CCHBC establishes a personal data retention period in accordance with relevant laws and regulations as
part of the record of processing activities.

CCHBC must justify the requirements to retain personal data for periods longer than the maximum
retention period as per business and regulatory requirements if required.

Some data must be retained in order to protect the company’s interests, preserve evidence, and generally
conform to good business practices. Some reasons for data retention include:

  • Litigation
  • Accident investigation
  • Security incident investigation
  • Regulatory requirements
  • Intellectual property preservation

Internet-based transfers and disclaimer

Whereas Coca Cola HBC AG employs reasonable measures to protect against viruses and other harmful components, the nature of the internet is such that it is impossible to ensure that your access to the website will be uninterrupted or error-free, or that this website, its servers or emails which may be sent by us are free of viruses or other harmful components.

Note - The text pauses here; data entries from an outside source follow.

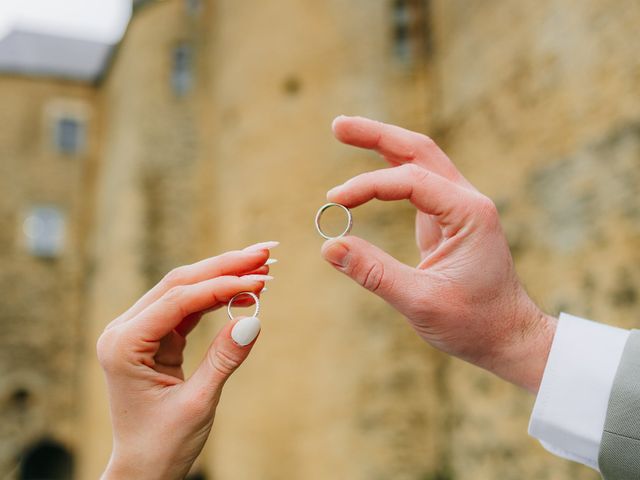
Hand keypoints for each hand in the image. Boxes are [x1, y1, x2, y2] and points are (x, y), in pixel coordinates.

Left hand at [99, 242, 276, 479]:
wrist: (144, 469)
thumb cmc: (162, 445)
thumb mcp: (197, 404)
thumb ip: (223, 360)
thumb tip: (253, 320)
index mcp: (124, 346)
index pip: (177, 301)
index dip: (221, 286)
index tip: (260, 279)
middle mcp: (126, 330)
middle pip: (179, 284)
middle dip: (224, 266)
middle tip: (265, 253)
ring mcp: (140, 331)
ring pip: (185, 290)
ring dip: (223, 276)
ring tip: (262, 266)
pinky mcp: (156, 337)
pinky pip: (188, 308)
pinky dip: (217, 297)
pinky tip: (244, 290)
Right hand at [322, 116, 555, 392]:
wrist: (508, 335)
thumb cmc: (473, 323)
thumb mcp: (421, 302)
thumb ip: (373, 272)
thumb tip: (328, 246)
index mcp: (469, 214)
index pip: (410, 182)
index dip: (368, 186)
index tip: (333, 201)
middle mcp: (467, 200)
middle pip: (418, 150)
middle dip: (376, 135)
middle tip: (337, 126)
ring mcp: (460, 206)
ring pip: (419, 160)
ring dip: (383, 144)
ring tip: (344, 131)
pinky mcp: (450, 218)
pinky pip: (418, 182)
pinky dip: (390, 171)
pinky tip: (369, 171)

Contacting us and your rights to access and update your personal data

Accessing, updating and deleting data

You are entitled to see the personal data we hold about you; you may also ask us to make any necessary changes to ensure that it is accurate and kept up to date or to delete the personal data we hold about you.
You may also inform us if you would like to restrict the data processing or object to the processing of personal data we hold about you. If you wish to do this, please contact us using the contact details provided at the Contact us section below. You are also entitled to provide the personal data we hold about you to another service provider of your choice.

Withdrawing the consent

In case we asked you for your consent to process personal data we hold about you, you can withdraw your consent at any time, without affecting the lawfulness of processing based on consent before the withdrawal. If you wish to do this, please contact us using the contact details provided at the Contact us section below.

Complaint

You have the right to lodge a complaint before the national data protection authority by sending your claim to it. Country Data Protection Authority contacts can be found at http://ec.europa.eu/newsroom/article29/item-detail.cfm?item_id=612080.

Contacting us

If you have any comments relating to our use of your personal data or any questions about this Privacy and Cookie Notice, please contact us using the following e-mail address:
DataProtectionOffice@cchellenic.com. We welcome your questions and any suggestions you may have about our Privacy and Cookie Notice.
To formally exercise your rights in relation to your personal data we process, please submit a request accessing the below link 
https://privacyportal-eu.onetrust.com/webform/80345bc4-8243-4728-85f4-947ce1988002/793cdc82-6539-40f4-aa69-b942b2a6c99e

How changes to this Privacy Policy and the Cookies Policy
will be made

Please check this Privacy and Cookie Notice periodically to be informed of any changes. Although we reserve the right to modify or supplement this policy, we will provide notice to you on this website of any major changes for at least 30 days following the change and, where appropriate, through email notification.